The rate of American men signing up for the military draft rose 4 percent last year, the first increase in a decade.

"But we still have much work to do," Lew Brodsky, a spokesman for the Selective Service System, said Tuesday.

Compliance remains low in the nation's inner cities and Southern border states, jeopardizing young men in those areas who could lose "a college education, good jobs, job training and, for immigrants, their chance to become U.S. citizens," Brodsky said.

A state-by-state survey conducted by the agency found that 87 percent of the men who turned 20 in the last calendar year had signed up with the Selective Service. That's up from the previous year's 83 percent of 19-year-olds who had already registered.

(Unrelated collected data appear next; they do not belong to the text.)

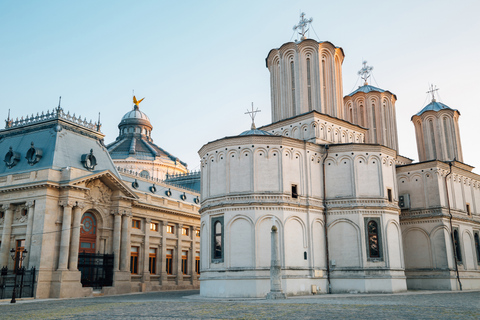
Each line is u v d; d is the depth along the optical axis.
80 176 49.88
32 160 50.31
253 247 37.81
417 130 63.84
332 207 42.78
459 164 57.91
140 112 106.38
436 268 49.62
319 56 49.94
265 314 21.23
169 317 20.75
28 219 47.31
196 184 85.25
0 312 27.36
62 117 54.34
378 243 41.88
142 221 61.81
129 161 92.56
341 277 41.12
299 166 42.03
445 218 50.69
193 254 71.12
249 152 40.28
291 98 49.91
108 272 53.59
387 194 43.84
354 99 59.97
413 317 19.39
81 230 52.12
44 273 45.34
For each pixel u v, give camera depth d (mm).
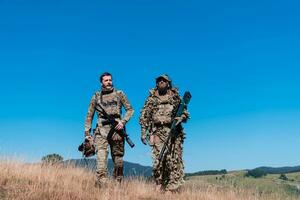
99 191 9703
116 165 10555
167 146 10656
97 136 10438
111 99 10531
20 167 10422
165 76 10711
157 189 10562
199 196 10562
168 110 10680
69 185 9711
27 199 8617
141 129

The law requires that all young men living inside the United States and its territories register with the Selective Service within 30 days of their 18th birthday. That includes immigrants and noncitizen residents of the United States.

The names are gathered in case a national emergency should require a military draft. Failure to register is a felony punishable by up to five years in prison and a fine of up to $250,000.

Ignorance, rather than willful resistance, usually accounts for the agency's compliance numbers, Brodsky said.

"It is tragic to see young men potentially missing out on future opportunities because they just don't know that they are required to register," he said. "But even more tragic is that our experience shows the young men most likely to miss the message are the very men who may stand the most to gain from these opportunities."